The second criticism of Obama was best expressed by Dick Morris, the right winger on TV tonight. Morris said Barack Obama is too weak to be President because leaders need to be able to throw people under the bus, even when they are close friends. Well as we have learned Barack Obama is not your normal politician. He could not disown Reverend Wright because to do so would be to disown the entire generation that Wright speaks for; the generation that lived in pre-civil rights America. For us, it would be like disowning the WW II vet and all he has done to save us from fascism because he, to this day, can’t stand Blacks. But Obama does not identify with this generation. He doesn’t use race as a crutch. When he started his candidacy most African Americans were weary of him. You heard on the news that he was not “Black” enough because he was not running like all Black candidates had done before him. In past campaigns, like that of Jesse Jackson’s, he spoke primarily to the Black man with the hope that others would join. Others did not. Barack Obama spoke to everyone and the Blacks bought in. In this way he has transcended race.

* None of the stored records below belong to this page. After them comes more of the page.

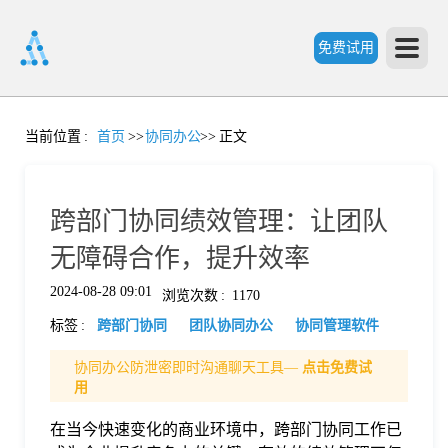
免费试用
首
当前位置
:
首页
>>
协同办公
>>
正文
页
跨部门协同绩效管理：让团队
产
无障碍合作，提升效率
2024-08-28 09:01
浏览次数
:
1170
品
标签
:
跨部门协同
团队协同办公
协同管理软件
功
协同办公防泄密即时沟通聊天工具—
点击免费试
用
能
在当今快速变化的商业环境中，跨部门协同工作已
价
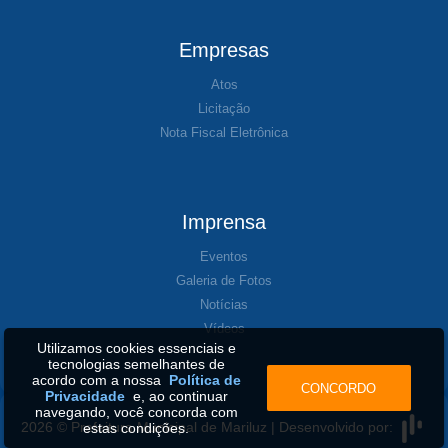
Empresas
Atos
Licitação
Nota Fiscal Eletrônica
Imprensa
Eventos
Galeria de Fotos
Notícias
Vídeos
Utilizamos cookies essenciais e
tecnologias semelhantes de
acordo com a nossa
Política de
CONCORDO
Privacidade
e, ao continuar
navegando, você concorda com
2026 © Prefeitura Municipal de Mariluz | Desenvolvido por:
estas condições.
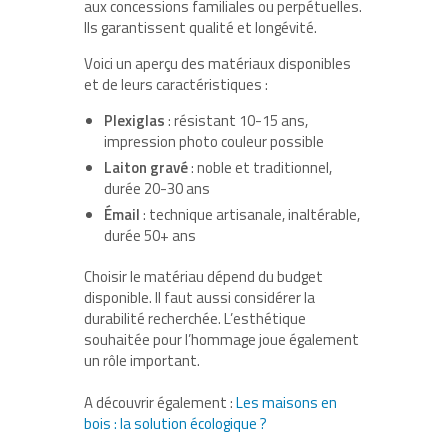
aux concessions familiales ou perpétuelles.
Ils garantissent qualité et longévité.
Voici un aperçu des matériaux disponibles
et de leurs caractéristiques :
Plexiglas
: résistant 10-15 ans,
impression photo couleur possible
Laiton gravé
: noble et traditionnel,
durée 20-30 ans
Émail
: technique artisanale, inaltérable,
durée 50+ ans
Choisir le matériau dépend du budget
disponible. Il faut aussi considérer la
durabilité recherchée.
L’esthétique
souhaitée pour l’hommage joue également
un rôle important.
A découvrir également :
Les maisons en
bois : la solution écologique ?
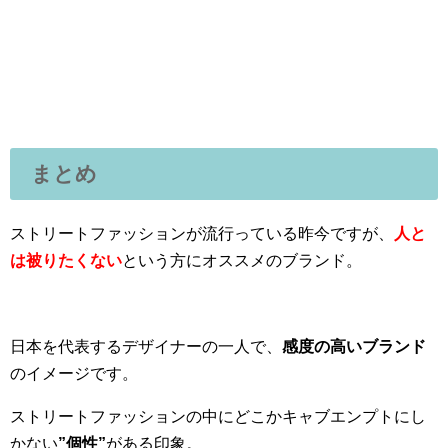
まとめ
ストリートファッションが流行っている昨今ですが、
人と
は被りたくない
という方にオススメのブランド。
日本を代表するデザイナーの一人で、
感度の高いブランド
のイメージです。
ストリートファッションの中にどこかキャブエンプトにし
かない
”個性”
がある印象。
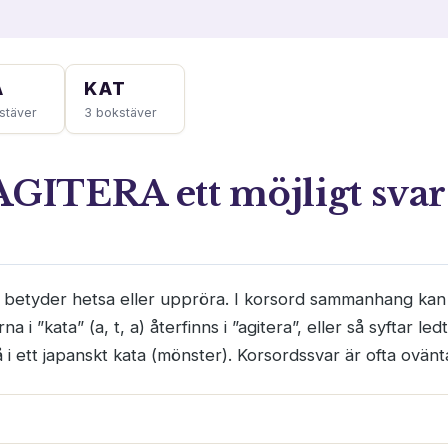
A
KAT
stäver
3 bokstäver
AGITERA ett möjligt svar
m betyder hetsa eller uppröra. I korsord sammanhang kan
 i ”kata” (a, t, a) återfinns i ”agitera”, eller så syftar le
 i ett japanskt kata (mönster). Korsordssvar är ofta ovänt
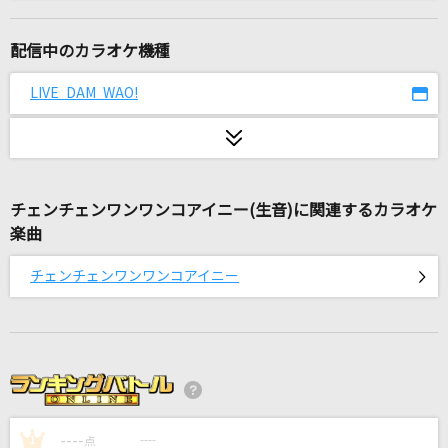
[オリカラ]銀の龍の背に乗って
中島みゆき
配信中のカラオケ機種
LA・LA・LA LOVE SONG～Midnight Piano Ver
LIVE DAM WAO!
sion～
久保田利伸
ムラサキ
赤西仁
チェンチェンワンワンコアイニー(生音)に関連するカラオケ
楽曲
[生音]糸
チェンチェンワンワンコアイニー
中島みゆき
ヒトガタ
HIMEHINA
ルパン三世のテーマ
ピートマック・ジュニア
----
----
1
点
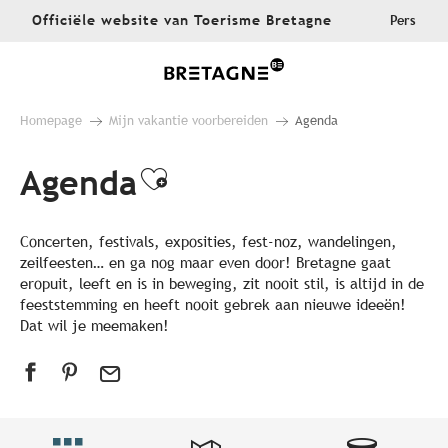
Aller
Officiële website van Toerisme Bretagne
Pers
au
contenu
principal
Homepage
Mijn vakantie voorbereiden
Agenda
Agenda
Ajouter aux favoris
Concerten, festivals, exposities, fest-noz, wandelingen,
zeilfeesten… en ga nog maar even door! Bretagne gaat
eropuit, leeft en is in beweging, zit nooit stil, is altijd in de
feeststemming en heeft nooit gebrek aan nieuwe ideeën!
Dat wil je meemaken!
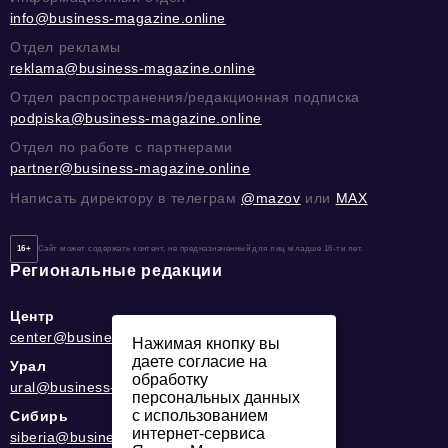
info@business-magazine.online
Отдел рекламы
reklama@business-magazine.online
Отдел распространения/редакционная подписка
podpiska@business-magazine.online
Отдел по работе с партнерами
partner@business-magazine.online
Написать директору в телеграм
@mazov
или
MAX
16+
Сайт может содержать контент, не предназначенный для лиц младше 16-ти лет.
Региональные редакции
Центр
center@business-magazine.online
Нажимая кнопку вы
даете согласие на
Урал
обработку
ural@business-magazine.online
персональных данных
с использованием
Сибирь
интернет-сервиса
siberia@business-magazine.online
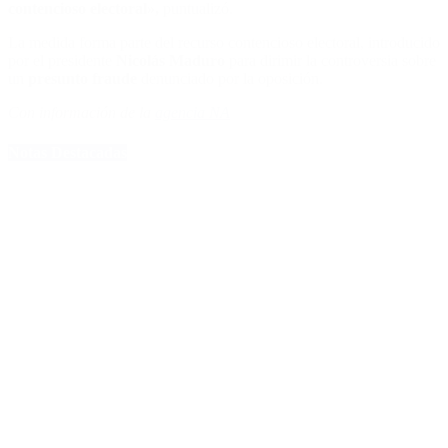
contencioso electoral»,
puntualizó.
La medida forma parte del recurso contencioso electoral, introducido
por el presidente
Nicolás Maduro
para dirimir la controversia sobre
un
presunto fraude
denunciado por la oposición.
Con información de la
agencia NA
Notas Destacadas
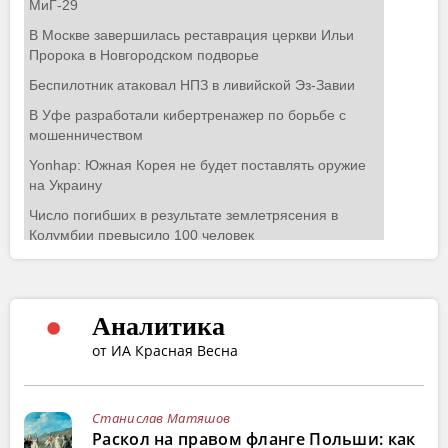
Аналитика
от ИА Красная Весна
Станислав Матяшов
Раскол на правом фланге Польши: как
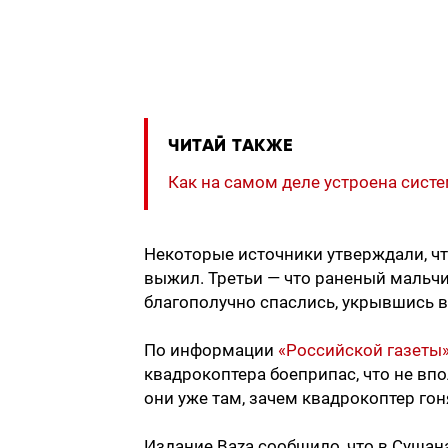
ЧИТАЙ ТАКЖЕ
Как на самом деле устроена сис
Некоторые источники утверждали, что
выжил. Третьи — что раненый мальчик
благополучно спаслись, укрывшись в 
По информации
«Российской газеты
квадрокоптера боеприпас, что не впо
они уже там, зачем квадрокоптер гоня
Издание Baza сообщило, что в Сушан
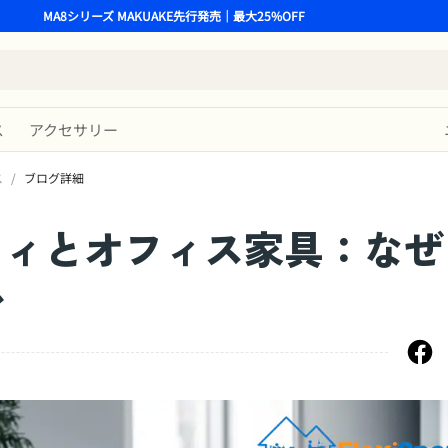
MA8シリーズ MAKUAKE先行発売｜最大25%OFF
ス
アクセサリー
ス
/
ブログ詳細
ティとオフィス家具：なぜ
か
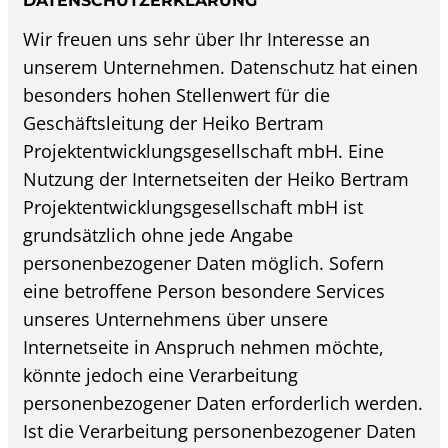
DATENSCHUTZERKLÄRUNG
Wir freuen uns sehr über Ihr Interesse an
unserem Unternehmen. Datenschutz hat einen
besonders hohen Stellenwert für die
Geschäftsleitung der Heiko Bertram
Projektentwicklungsgesellschaft mbH. Eine
Nutzung der Internetseiten der Heiko Bertram
Projektentwicklungsgesellschaft mbH ist
grundsätzlich ohne jede Angabe
personenbezogener Daten möglich. Sofern
eine betroffene Person besondere Services
unseres Unternehmens über unsere
Internetseite in Anspruch nehmen möchte,
könnte jedoch eine Verarbeitung
personenbezogener Daten erforderlich werden.
Ist die Verarbeitung personenbezogener Daten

As the Conservative right ties the beliefs of Reverend Wright with those of Barack Obama, they continue to be ignorant of African Americans and further distance themselves from creating a nation where all citizens are truly equal. It seems they think Barack Obama, once he becomes President, will somehow metamorphize into a bitter Black man with a chip on his shoulder instead of someone who understands the Black experience and who fully comprehends the direction this country needs to go.

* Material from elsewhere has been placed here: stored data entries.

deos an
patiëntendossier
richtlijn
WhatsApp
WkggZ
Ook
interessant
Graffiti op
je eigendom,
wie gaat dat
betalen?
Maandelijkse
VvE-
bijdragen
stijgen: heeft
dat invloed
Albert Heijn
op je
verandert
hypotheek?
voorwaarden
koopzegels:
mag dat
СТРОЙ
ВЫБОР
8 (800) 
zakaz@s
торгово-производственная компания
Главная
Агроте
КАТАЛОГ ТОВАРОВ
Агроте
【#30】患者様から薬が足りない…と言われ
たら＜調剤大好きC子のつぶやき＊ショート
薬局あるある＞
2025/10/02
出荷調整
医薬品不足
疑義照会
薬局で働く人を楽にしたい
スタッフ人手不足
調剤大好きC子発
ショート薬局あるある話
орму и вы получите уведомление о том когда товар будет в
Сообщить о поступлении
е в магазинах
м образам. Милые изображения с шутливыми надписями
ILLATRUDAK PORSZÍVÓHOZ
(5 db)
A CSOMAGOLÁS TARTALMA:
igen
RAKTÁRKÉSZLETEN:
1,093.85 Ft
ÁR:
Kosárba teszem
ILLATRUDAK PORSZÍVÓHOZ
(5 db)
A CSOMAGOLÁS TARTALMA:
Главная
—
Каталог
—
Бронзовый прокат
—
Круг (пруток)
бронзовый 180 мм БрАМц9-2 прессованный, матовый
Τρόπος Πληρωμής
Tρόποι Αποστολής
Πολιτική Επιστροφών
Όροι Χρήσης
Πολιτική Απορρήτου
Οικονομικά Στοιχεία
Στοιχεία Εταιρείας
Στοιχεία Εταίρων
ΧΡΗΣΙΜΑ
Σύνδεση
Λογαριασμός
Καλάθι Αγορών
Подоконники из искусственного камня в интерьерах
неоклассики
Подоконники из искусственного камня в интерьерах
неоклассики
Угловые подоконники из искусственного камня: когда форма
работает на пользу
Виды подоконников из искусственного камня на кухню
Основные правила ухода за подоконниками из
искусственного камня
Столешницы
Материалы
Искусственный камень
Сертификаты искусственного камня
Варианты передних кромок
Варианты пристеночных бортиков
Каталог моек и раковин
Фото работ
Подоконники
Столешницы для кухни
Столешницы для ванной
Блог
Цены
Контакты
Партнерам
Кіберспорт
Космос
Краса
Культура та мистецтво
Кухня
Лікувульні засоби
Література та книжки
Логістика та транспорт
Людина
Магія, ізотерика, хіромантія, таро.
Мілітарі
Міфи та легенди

“For the African-American community, that path means embracing the burdens of our past without becoming victims of our past. It means continuing to insist on a full measure of justice in every aspect of American life. But it also means binding our particular grievances - for better health care, and better schools, and better jobs - to the larger aspirations of all Americans — the white woman struggling to break the glass ceiling, the white man whose been laid off, the immigrant trying to feed his family. And it means taking full responsibility for own lives - by demanding more from our fathers, and spending more time with our children, and reading to them, and teaching them that while they may face challenges and discrimination in their own lives, they must never succumb to despair or cynicism; they must always believe that they can write their own destiny.”

Barack Obama is the embodiment of the change that is going on in this country in regards to race. It seems it is those who wish to cling to the battles of decades ago; the culture war, Vietnam and racism, that engage with great vigor the issues that bring divisiveness. You will hear it from Reverend Wright and you will hear it from right wing radio; but you will never hear it from Barack Obama.